- What you are asked to do
Scan the entries for the word "left", and copy every line where it appears.

- Dataset entries
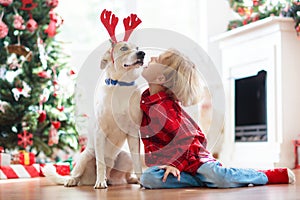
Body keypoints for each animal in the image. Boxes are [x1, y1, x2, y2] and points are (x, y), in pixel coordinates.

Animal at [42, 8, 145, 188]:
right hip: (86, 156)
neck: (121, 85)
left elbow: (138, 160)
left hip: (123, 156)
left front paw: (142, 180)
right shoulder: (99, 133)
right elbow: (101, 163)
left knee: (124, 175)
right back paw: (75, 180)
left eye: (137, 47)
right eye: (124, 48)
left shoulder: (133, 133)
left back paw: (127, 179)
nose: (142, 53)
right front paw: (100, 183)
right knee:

- Exercise solution
left elbow: (138, 160)
left hip: (123, 156)
left front paw: (142, 180)
left knee: (124, 175)
left eye: (137, 47)
left shoulder: (133, 133)
left back paw: (127, 179)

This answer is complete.